27.03.15 | Autor / Redakteur: Prof. Harald Eichsteller / Dr. Gesine Herzberger

Prof. Harald Eichsteller gibt in seinem Eröffnungsvortrag als Experte für Online-Marketing, Innovationsmanagement und kundenorientierte Strategien, praktische Anregungen für die digitalen Konzepte von Unternehmen
Prof. Harald Eichsteller gibt in seinem Eröffnungsvortrag als Experte für Online-Marketing, Innovationsmanagement und kundenorientierte Strategien, praktische Anregungen für die digitalen Konzepte von Unternehmen (Bildquelle: Hochschule der Medien Stuttgart)

Die Zeiten von Business Websites, die einfach nur gut aussehen, sind vorbei! Denken Sie also um – und entdecken Sie Ihre Landingpage als Quelle qualifizierter Leads. Sie werden staunen.

Erfolgreiche B2B-Unternehmen setzen Online-Marketing mit Websites, Bildern und Videos als effiziente Quelle für die Neukundengewinnung ein und performen bei Google & Co. ganz weit oben. Neben innovativen Messeauftritten und einem aktiven Außendienst etabliert sich die digitale Landingpage dabei zunehmend als weitere effiziente Quelle für qualifizierte Leads.

Online-Marketing muss Leads generieren

Die Zeiten von Websites, die einfach nur gut aussehen und keine Wirkung erzielen müssen, sind somit vorbei. Marketingverantwortliche sind in der Pflicht, Schlüsselerfolgsindikatoren zu definieren, die den Erfolgsbeitrag der digitalen Visitenkarten in hart messbare Kennzahlen übersetzen. Im Klartext heißt das, dass Kunden nicht nur ein bisschen „rumklicken“ sollen. Statt dessen soll eine klare Aktion erfolgen, die den noch anonymen Besucher zum adressierbaren Kontakt macht, zum ‚Lead‘ eben.

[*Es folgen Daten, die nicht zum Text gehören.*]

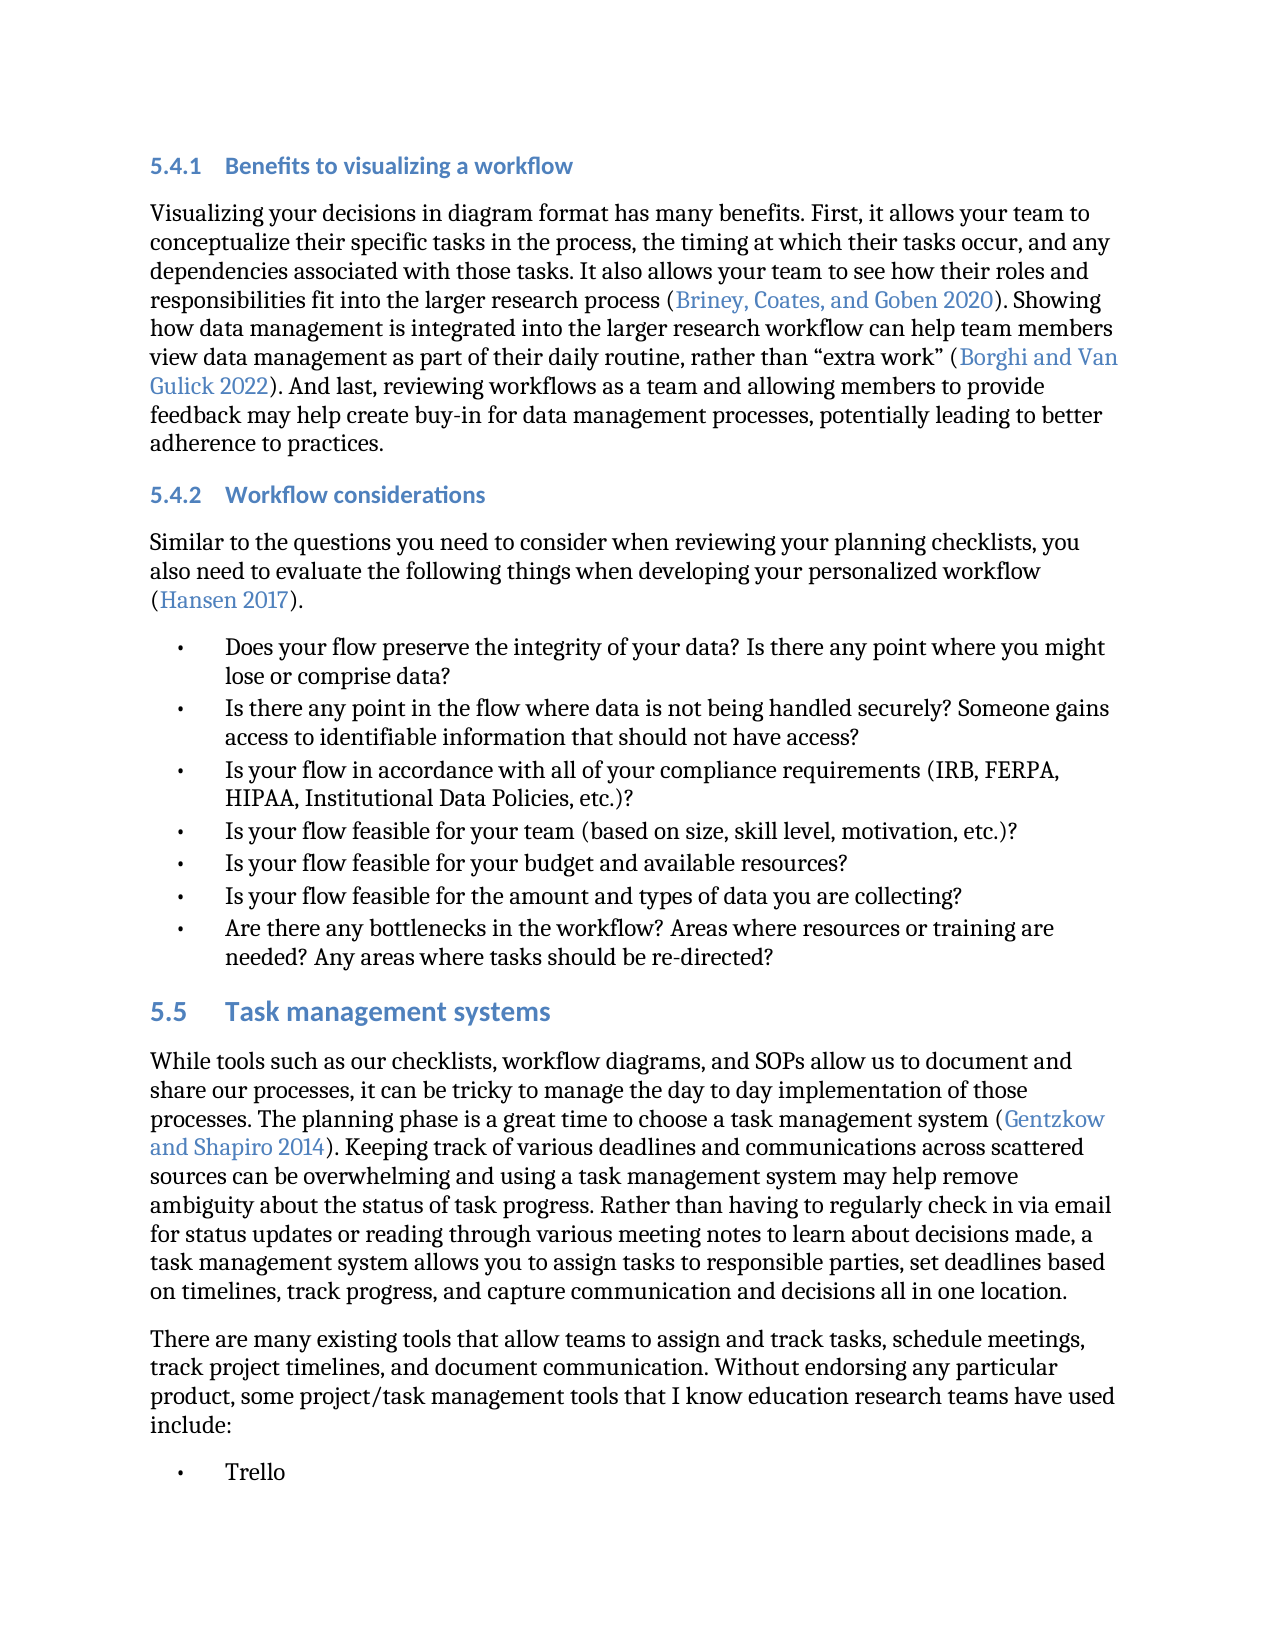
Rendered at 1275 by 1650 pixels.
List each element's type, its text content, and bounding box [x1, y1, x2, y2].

Das kann über den Download eines interessanten Inhalts erfolgen (Content Marketing), über die Registrierung zu periodischer Information (Newsletter), einen Rückkontaktwunsch (Call me, Chat, E-Mail Button) oder direkt durch einen Anruf des potenziellen Kunden bei der angegebenen Telefonnummer.

Integrierte Kommunikation wirkt besser

Die Marketing-Performance steigt nach allen verfügbaren Studien um mindestens 40 bis 50 Prozent, wenn die Kanäle aufeinander abgestimmt und verknüpft sind. Das ist nicht neu, allerdings aufgrund getrennter Abteilungszuständigkeiten nicht immer geübte Praxis.

Botschaften und Motive auf Messen, in Sales Flyern und Katalogen finden ihre Verlängerung idealerweise im entsprechenden Online-Kanal. Und wenn dann kontextsensitiv die oben erwähnten Call-for-Action-Aufforderungen zum Anruf oder zur Registrierung erfolgen, ist der Weg vom Anonymus zum Lead nicht mehr weit.